REQUIRED ACTION
Identify every line in the records below that contains the string "values", and copy each of those lines.

Figure understanding tasks
######

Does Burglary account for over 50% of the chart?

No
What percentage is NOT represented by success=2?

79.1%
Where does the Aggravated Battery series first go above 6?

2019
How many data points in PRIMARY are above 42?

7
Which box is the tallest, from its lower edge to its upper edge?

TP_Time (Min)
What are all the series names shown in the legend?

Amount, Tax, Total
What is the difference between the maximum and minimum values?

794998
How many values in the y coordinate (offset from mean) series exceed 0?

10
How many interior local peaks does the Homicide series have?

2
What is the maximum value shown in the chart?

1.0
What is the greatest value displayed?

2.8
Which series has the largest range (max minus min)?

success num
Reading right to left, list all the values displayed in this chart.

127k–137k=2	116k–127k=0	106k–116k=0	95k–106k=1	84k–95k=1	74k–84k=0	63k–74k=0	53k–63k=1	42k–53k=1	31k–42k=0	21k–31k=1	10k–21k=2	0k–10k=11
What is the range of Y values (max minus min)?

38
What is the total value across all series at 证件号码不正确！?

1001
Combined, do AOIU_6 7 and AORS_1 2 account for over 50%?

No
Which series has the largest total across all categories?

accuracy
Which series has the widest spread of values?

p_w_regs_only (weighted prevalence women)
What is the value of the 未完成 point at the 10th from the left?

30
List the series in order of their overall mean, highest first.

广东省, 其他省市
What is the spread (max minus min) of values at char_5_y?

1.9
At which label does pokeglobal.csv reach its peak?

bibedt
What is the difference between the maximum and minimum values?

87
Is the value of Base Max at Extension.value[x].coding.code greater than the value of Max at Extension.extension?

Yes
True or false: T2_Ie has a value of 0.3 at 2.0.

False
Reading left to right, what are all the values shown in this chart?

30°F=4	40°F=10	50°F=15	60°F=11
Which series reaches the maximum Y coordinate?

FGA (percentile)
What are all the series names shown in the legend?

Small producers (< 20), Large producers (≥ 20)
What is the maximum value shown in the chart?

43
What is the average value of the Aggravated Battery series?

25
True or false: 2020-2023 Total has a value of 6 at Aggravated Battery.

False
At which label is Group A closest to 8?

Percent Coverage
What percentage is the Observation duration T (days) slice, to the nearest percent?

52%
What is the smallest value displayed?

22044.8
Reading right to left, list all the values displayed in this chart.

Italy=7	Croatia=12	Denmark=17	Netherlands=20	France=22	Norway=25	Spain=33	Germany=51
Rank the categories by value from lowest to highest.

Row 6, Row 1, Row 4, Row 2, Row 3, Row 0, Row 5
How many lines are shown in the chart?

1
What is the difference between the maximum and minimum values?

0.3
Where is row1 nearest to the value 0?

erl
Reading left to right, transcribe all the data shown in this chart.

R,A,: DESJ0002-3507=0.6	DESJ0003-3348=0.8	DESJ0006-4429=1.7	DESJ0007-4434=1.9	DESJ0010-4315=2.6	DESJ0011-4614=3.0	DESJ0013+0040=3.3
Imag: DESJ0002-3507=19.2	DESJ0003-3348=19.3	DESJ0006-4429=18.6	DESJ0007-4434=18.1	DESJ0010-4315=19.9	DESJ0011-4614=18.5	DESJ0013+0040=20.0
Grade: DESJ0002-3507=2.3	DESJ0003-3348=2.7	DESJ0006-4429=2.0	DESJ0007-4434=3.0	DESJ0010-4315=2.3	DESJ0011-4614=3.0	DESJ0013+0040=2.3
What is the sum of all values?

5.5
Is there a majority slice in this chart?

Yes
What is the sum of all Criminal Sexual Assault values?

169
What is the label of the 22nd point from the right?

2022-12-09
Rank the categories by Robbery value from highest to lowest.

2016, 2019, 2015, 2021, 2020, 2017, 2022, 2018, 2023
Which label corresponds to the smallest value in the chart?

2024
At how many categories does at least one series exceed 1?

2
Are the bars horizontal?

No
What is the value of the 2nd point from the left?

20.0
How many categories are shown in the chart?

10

######

RESULT OF THIS EXERCISE
What is the difference between the maximum and minimum values?
How many values in the y coordinate (offset from mean) series exceed 0?
Reading right to left, list all the values displayed in this chart.
What is the range of Y values (max minus min)?
Which series has the widest spread of values?
What is the spread (max minus min) of values at char_5_y?
What is the difference between the maximum and minimum values?
Reading left to right, what are all the values shown in this chart?
Reading right to left, list all the values displayed in this chart.
What is the difference between the maximum and minimum values?
What is the sum of all values?
What is the sum of all Criminal Sexual Assault values?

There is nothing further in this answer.